It's 6:32 right now in Sacramento, Ca. The Saints are winning the Super Bowl and I'm upstairs in the computer lab trying to entertain myself. I didn't sit through any of the game this year because I was busy trying to pack, also I don't really care about football, and there were no traditional Super Bowl snacks. I mean what is a Super Bowl party without pigs in a blanket and my mom's famous chips con queso recipe which she stole off the Velveta Cheese box. I just can't convince myself to do it. Although, I do have to say I hope the Saints win. It would be great for their community. Nothing brings together a city like a big win be it Football, Basketball, or Baseball. *
I'm excited about arriving in Mecca, Ca but I'm not so much excited for driving 10 hours packed in a 15 passenger van like sardines. I'm hoping that we will be able to pack effectively and that there will be enough room for me to wiggle my toes. I'm planning on wearing my steel toe boots mostly because I don't have room to pack 'em. Wearing steel toes and working all day sucks but wearing them while driving them sucks harder. I'm complaining a lot about this trip and I think a lot of it is because currently I can see many of the flaws in others and myself. I'm concerned for a lot of things that might happen over the course of these next two months. I'm also excited for the potential a big blow up could bring. I don't know I think maybe I'm just looking at the worst in things instead of the best in things.
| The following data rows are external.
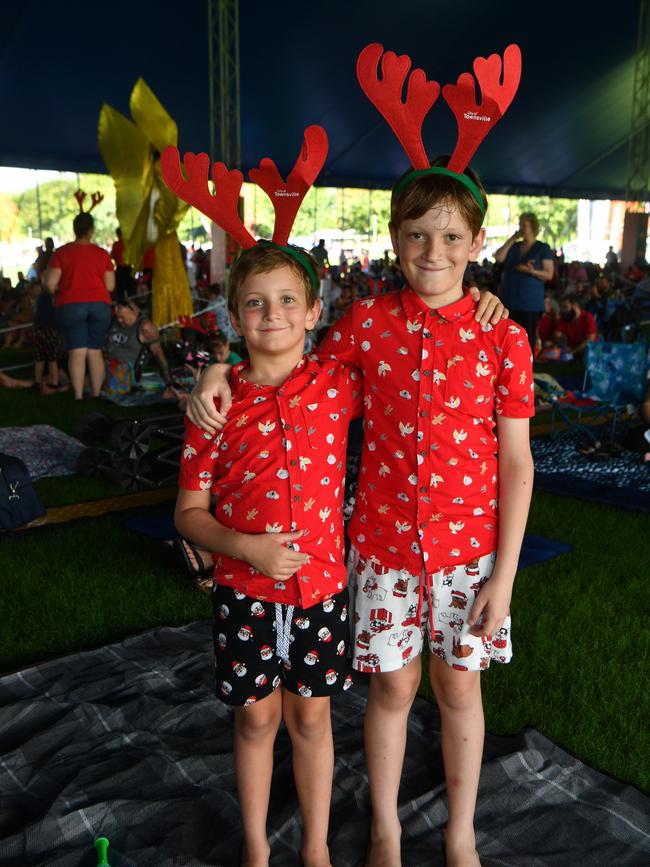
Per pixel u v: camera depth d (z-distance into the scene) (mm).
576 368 10695
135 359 8664
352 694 2922
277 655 1917
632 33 19578
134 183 10594
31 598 3729
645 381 6645
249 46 16938
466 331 1853
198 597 3750
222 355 8062
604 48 19953
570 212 43375
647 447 6297
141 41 16188
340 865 2104
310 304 1887
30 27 15133
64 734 2658
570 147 25688
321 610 1903
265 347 1832
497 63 1747
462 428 1866
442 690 2025
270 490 1846
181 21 15836
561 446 6750
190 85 17938
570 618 3494
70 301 8500
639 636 3344
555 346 11297
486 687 2947
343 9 16219
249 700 1923
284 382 1860
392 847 2057
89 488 5578
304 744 2002
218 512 1934
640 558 4270
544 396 6945
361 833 2207
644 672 3049
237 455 1864
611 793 2359
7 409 8266
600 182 29031
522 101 21828
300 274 1843
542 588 3826
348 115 20547
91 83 17375
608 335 12633
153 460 5574
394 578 1958
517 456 1896
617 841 2174
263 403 1849
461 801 2025
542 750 2541
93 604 3645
I've been isolating myself a lot more lately, and I'm kind of concerned as to why. I can't pinpoint what is making me want to turtle up. I'm generally a very outgoing person, often in the middle of everything and very much want to be included. But recently, I've forgone outings and gone to bed early. Perhaps, I'm getting sick, perhaps this past month has been emotionally draining and I'm not feeling up to exerting more energy than what is absolutely necessary.
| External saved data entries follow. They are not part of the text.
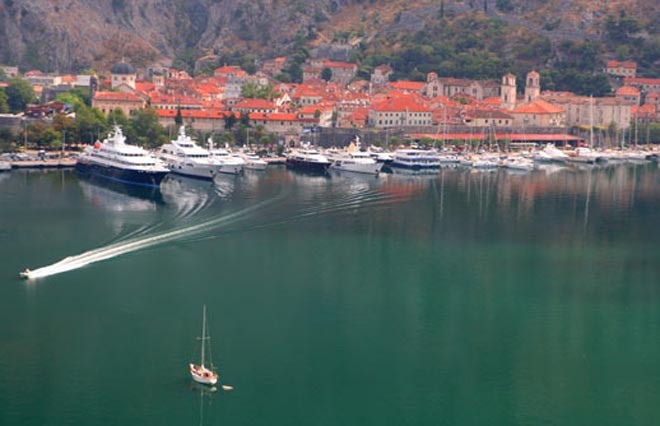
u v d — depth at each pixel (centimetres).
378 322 18325
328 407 14838
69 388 15188
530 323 18550
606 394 15562
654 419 14812
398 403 15075
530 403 15225
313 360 16412
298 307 19050
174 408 14662
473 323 18425
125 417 14362
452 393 15450
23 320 17862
I do still believe in this program and am very happy about my actual work. I think it does make a difference, some projects more than others. I'm just blah right now. Possibly because I'm exhausted from packing. I hate packing and it doesn't get any easier no matter how many times you move.
I guess that's all. See you in Mecca?
Sara
*The Saints won, my friends in New Orleans are probably having a blast right now.